» Prompt: Render the lines of the records below as a Markdown table with a column named No. for the row number and a column named Text for the line, leaving out blank lines. Leave the pictures out of the answer.

» Material supplied:
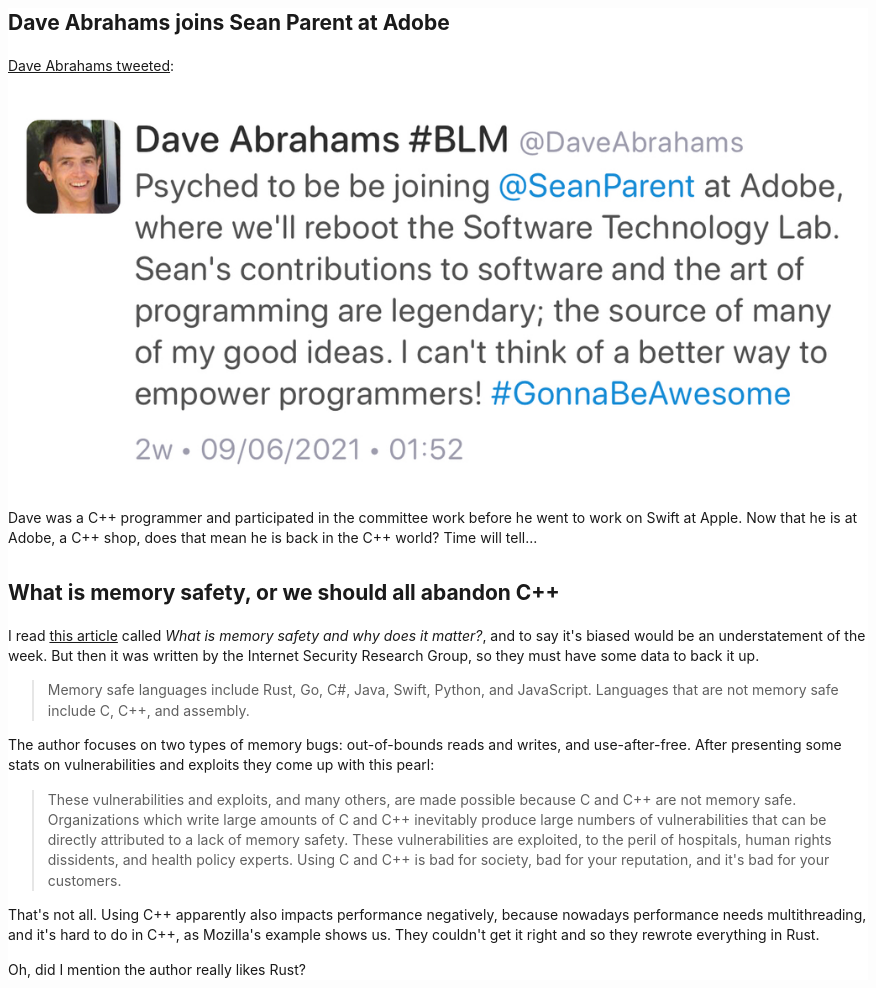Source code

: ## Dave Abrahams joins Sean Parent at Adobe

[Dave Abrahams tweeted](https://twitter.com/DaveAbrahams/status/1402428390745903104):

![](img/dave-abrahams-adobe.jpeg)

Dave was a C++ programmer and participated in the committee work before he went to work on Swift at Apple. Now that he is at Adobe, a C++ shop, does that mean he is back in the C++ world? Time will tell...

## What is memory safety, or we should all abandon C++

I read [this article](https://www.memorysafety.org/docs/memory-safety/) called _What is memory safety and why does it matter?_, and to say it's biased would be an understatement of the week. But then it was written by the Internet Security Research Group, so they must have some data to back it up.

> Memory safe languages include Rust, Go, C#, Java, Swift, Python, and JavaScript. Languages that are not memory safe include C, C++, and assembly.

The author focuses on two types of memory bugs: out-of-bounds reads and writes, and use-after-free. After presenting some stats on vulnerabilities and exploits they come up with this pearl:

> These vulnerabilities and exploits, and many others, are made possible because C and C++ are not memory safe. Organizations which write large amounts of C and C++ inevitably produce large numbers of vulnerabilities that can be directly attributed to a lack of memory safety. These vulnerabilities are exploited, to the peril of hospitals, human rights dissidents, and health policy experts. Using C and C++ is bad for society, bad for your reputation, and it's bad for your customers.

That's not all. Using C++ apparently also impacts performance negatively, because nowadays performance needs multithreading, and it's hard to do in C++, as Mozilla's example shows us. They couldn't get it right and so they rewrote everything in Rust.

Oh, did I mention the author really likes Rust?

» Response to this task:
| No. | Text |
|---|---|
| 1 | Source code |
| 2 | : ## Dave Abrahams joins Sean Parent at Adobe |
| 3 | [Dave Abrahams tweeted](https://twitter.com/DaveAbrahams/status/1402428390745903104): |
| 4 | ![](img/dave-abrahams-adobe.jpeg) |
| 5 | Dave was a C++ programmer and participated in the committee work before he went to work on Swift at Apple. Now that he is at Adobe, a C++ shop, does that mean he is back in the C++ world? Time will tell... |
| 6 | ## What is memory safety, or we should all abandon C++ |
| 7 | I read [this article](https://www.memorysafety.org/docs/memory-safety/) called _What is memory safety and why does it matter?_, and to say it's biased would be an understatement of the week. But then it was written by the Internet Security Research Group, so they must have some data to back it up. |
| 8 | > Memory safe languages include Rust, Go, C#, Java, Swift, Python, and JavaScript. Languages that are not memory safe include C, C++, and assembly. |
| 9 | The author focuses on two types of memory bugs: out-of-bounds reads and writes, and use-after-free. After presenting some stats on vulnerabilities and exploits they come up with this pearl: |
| 10 | > These vulnerabilities and exploits, and many others, are made possible because C and C++ are not memory safe. Organizations which write large amounts of C and C++ inevitably produce large numbers of vulnerabilities that can be directly attributed to a lack of memory safety. These vulnerabilities are exploited, to the peril of hospitals, human rights dissidents, and health policy experts. Using C and C++ is bad for society, bad for your reputation, and it's bad for your customers. |
| 11 | That's not all. Using C++ apparently also impacts performance negatively, because nowadays performance needs multithreading, and it's hard to do in C++, as Mozilla's example shows us. They couldn't get it right and so they rewrote everything in Rust. |
| 12 | Oh, did I mention the author really likes Rust? |